環境に配慮した商品についてお聞かせください。

弊社のホームページで閲覧することができますが、製品に配慮した製品カタログとして「ECOLOGY CATALOG」があります。

エコプロダクツで展示した、ニチバンの「セロテープ®」は、実はとても環境を配慮した製品です。基材に用いているセロハンは、再生可能な植物資源の樹木(木材パルプ)を原料としており、「生分解」されるフィルムです。また、粘着剤の主原料として天然ゴムや天然樹脂を使用し、巻心(まきしん)には再生紙を使っています。さらに、焼却時に有害ガスを発生させることがないので、環境汚染の心配もありません。見た目だけではすぐに区別できないかもしれませんが、「セロテープ®」は石油系のテープとは大きく異なり、弊社製品のなかでも環境配慮におけるトップランナーといえます。エコプロダクツでもご紹介しましたが、実験では微生物などの環境が整った土壌の場合、4ヶ月ほどでほとんど分解されることが分かっています。

セロテープ®

「ナイスタックエコ®」や「リサイクル可能クラフトテープ」などの「ecoのり®」シリーズは、紙をリサイクルする際に紙を水中で再分散させるのですが、細かい粒子として分散する粘着剤を採用しており、貼ったままで紙を再生することができます。

「ナイスタックエコ®」など「ecoのり®」シリーズの製品

紙を再生する場合、一度水に溶かしますが、通常の糊では粘着剤の塊が発生してしまいます。一昨年(2008年)のエコプロダクツで、「ナイスタックエコ®」と一般タイプの両面テープを貼ったものの紙の再生について比較しました。一般タイプの両面テープでは粒子は小さくならないので、粘着剤の塊が生じます。紙として再生しそれを乾燥させても、粘着剤の塊が目で見てわかります。

しかし、「ナイスタックエコ®」の場合は、水に溶かすと細かい粒子になり、貼ったままでも紙として再生することができました。「ecoのり®」の優れた点を改めて感じました。

従来品と「ecoのり®」におけるパルプと粘着材の粒子の比較

「ecoのり®」の特長を簡単にご紹介すると、テープを剥がさず紙に貼ったままでもきれいな紙に再生できることです。普通は紙にテープを貼ったまま再生しようとすると、糊が細かく分散されず、ミキサーにかけても塊が残ってしまいます。

「ecoのり®」の場合には、水で攪拌(かくはん)すると細かい粒子に分散されます。そのため、一般に紙を再生する場合はテープなどを取り除いておく必要がありますが、「ecoのり®」製品であれば剥がす必要がなくなります。

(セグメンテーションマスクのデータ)
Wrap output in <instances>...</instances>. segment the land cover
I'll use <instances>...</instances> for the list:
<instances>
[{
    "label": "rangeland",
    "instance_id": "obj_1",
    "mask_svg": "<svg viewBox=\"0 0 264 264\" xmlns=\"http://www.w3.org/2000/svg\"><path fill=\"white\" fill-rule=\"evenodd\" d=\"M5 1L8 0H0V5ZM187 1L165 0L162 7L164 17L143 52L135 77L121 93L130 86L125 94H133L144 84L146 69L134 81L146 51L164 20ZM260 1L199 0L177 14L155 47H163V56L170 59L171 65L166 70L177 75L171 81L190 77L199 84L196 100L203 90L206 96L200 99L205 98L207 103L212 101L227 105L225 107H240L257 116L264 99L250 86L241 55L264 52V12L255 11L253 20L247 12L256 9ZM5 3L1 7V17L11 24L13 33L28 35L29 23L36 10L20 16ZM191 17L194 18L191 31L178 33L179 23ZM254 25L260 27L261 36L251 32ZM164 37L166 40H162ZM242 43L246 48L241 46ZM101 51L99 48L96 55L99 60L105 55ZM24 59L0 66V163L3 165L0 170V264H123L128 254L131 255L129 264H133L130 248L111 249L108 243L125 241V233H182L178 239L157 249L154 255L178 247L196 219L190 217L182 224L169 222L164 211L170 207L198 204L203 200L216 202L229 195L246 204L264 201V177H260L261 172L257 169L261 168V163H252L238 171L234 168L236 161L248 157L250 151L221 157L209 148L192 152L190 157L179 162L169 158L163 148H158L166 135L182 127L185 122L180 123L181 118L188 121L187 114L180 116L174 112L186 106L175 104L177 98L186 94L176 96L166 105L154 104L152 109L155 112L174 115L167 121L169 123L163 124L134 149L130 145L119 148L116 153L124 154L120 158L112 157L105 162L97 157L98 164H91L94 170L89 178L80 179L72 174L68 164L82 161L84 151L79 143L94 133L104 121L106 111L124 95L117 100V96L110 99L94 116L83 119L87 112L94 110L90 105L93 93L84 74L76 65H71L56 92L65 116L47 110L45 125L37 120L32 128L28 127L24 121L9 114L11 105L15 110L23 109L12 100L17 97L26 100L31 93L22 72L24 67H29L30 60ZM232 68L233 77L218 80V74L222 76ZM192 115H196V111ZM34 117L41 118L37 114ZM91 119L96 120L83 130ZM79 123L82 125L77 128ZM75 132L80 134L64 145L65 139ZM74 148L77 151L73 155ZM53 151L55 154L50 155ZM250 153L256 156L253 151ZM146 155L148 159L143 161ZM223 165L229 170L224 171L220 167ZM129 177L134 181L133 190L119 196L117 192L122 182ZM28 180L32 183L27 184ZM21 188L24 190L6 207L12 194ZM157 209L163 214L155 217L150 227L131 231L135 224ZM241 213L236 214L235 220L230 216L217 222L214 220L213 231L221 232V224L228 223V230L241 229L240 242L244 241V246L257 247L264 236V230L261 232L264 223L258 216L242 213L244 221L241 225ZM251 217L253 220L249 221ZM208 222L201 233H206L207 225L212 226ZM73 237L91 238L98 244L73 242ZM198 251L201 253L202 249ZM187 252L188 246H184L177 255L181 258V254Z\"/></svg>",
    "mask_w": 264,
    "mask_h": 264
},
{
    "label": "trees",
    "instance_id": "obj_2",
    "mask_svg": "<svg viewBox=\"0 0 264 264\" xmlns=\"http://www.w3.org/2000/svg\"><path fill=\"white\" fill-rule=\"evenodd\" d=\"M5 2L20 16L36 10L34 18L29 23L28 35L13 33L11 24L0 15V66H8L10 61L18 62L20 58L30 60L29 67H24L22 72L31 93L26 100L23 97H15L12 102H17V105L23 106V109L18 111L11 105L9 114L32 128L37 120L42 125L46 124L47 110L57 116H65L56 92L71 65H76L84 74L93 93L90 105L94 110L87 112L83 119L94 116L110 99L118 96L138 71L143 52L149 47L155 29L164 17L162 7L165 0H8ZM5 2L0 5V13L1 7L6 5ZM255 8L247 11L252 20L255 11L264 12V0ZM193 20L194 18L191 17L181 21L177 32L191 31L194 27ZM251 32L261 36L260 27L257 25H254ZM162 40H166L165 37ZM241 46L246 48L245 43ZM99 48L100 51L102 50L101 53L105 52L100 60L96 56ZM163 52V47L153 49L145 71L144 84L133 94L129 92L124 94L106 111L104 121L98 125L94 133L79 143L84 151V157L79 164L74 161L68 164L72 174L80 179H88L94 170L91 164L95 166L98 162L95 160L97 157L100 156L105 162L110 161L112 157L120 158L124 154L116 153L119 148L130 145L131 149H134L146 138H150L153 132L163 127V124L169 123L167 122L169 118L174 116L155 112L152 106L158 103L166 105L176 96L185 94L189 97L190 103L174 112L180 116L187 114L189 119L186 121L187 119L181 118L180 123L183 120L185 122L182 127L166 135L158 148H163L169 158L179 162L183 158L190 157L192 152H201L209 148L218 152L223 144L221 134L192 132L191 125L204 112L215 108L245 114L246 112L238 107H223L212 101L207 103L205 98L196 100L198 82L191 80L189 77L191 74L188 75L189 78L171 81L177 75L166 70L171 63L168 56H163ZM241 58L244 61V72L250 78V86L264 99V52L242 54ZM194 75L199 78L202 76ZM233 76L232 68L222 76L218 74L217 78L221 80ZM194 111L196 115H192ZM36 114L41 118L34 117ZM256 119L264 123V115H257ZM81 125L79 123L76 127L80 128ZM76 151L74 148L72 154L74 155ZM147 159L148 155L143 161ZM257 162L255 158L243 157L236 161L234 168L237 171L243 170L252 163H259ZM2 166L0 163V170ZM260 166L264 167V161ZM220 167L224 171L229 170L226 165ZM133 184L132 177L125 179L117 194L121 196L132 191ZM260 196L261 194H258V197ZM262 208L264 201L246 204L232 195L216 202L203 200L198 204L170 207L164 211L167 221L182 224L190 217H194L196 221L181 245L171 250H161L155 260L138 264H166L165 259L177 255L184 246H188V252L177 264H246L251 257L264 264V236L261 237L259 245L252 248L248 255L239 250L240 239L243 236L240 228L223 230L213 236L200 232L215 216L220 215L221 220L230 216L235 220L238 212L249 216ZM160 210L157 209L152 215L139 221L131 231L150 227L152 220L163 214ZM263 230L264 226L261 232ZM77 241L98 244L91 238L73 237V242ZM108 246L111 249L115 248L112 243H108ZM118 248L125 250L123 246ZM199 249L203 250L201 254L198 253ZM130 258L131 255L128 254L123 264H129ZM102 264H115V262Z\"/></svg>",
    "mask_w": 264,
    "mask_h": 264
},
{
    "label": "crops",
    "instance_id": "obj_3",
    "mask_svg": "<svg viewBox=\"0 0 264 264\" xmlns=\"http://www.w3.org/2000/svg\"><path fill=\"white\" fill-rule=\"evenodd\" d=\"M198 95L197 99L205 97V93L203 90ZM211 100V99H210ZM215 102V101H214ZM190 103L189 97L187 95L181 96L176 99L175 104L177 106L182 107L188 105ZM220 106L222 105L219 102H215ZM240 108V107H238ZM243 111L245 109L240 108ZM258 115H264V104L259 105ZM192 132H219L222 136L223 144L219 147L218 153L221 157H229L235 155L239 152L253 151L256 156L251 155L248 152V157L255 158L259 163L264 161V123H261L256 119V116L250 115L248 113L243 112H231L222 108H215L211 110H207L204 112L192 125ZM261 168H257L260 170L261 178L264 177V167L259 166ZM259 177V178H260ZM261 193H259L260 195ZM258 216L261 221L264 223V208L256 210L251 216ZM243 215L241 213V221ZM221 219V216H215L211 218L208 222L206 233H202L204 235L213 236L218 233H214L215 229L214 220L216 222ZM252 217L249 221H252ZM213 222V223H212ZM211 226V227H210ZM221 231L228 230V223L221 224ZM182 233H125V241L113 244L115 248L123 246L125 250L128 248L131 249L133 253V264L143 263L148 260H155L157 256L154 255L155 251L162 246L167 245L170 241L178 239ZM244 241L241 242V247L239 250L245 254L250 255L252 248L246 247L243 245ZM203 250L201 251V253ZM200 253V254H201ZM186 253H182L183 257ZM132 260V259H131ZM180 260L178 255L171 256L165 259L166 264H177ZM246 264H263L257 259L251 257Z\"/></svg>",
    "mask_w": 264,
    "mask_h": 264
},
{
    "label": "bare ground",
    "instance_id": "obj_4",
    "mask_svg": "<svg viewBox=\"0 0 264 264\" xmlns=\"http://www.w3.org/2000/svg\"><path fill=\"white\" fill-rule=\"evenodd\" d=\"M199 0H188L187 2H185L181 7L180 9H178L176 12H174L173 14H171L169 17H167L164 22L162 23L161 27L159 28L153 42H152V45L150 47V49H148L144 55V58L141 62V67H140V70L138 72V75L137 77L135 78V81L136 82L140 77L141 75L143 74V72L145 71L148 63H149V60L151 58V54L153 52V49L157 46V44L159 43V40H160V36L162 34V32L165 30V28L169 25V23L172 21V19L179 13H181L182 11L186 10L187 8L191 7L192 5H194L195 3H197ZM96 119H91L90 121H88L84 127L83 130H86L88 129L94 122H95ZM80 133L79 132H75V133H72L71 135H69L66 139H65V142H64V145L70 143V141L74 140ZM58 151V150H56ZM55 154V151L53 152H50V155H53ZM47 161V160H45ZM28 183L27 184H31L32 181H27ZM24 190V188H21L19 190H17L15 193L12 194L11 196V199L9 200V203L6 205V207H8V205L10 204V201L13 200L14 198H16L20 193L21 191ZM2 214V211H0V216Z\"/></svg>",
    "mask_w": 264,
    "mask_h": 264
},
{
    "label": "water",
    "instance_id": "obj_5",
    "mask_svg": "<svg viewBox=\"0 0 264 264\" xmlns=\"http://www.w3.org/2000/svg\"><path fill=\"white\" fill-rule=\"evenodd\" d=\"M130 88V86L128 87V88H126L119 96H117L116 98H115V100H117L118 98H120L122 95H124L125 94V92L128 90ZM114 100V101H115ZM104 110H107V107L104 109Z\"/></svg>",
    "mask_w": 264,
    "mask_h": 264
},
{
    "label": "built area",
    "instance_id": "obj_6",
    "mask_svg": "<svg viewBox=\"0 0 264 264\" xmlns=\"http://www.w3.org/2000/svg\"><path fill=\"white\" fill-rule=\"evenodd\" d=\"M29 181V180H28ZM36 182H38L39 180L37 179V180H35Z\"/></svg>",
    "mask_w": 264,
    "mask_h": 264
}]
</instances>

課題の要件
演習文のうち、「紙を再生する場合、一度水に溶」から「ば剥がす必要がなくなります。」まで(両端を含む)を一字一句変えずに書き写してもらえますか。

この課題の解答
紙を再生する場合、一度水に溶かしますが、通常の糊では粘着剤の塊が発生してしまいます。一昨年(2008年)のエコプロダクツで、「ナイスタックエコ®」と一般タイプの両面テープを貼ったものの紙の再生について比較しました。一般タイプの両面テープでは粒子は小さくならないので、粘着剤の塊が生じます。紙として再生しそれを乾燥させても、粘着剤の塊が目で見てわかります。

しかし、「ナイスタックエコ®」の場合は、水に溶かすと細かい粒子になり、貼ったままでも紙として再生することができました。「ecoのり®」の優れた点を改めて感じました。

従来品と「ecoのり®」におけるパルプと粘着材の粒子の比較

「ecoのり®」の特長を簡単にご紹介すると、テープを剥がさず紙に貼ったままでもきれいな紙に再生できることです。普通は紙にテープを貼ったまま再生しようとすると、糊が細かく分散されず、ミキサーにかけても塊が残ってしまいます。

「ecoのり®」の場合には、水で攪拌(かくはん)すると細かい粒子に分散されます。そのため、一般に紙を再生する場合はテープなどを取り除いておく必要がありますが、「ecoのり®」製品であれば剥がす必要がなくなります。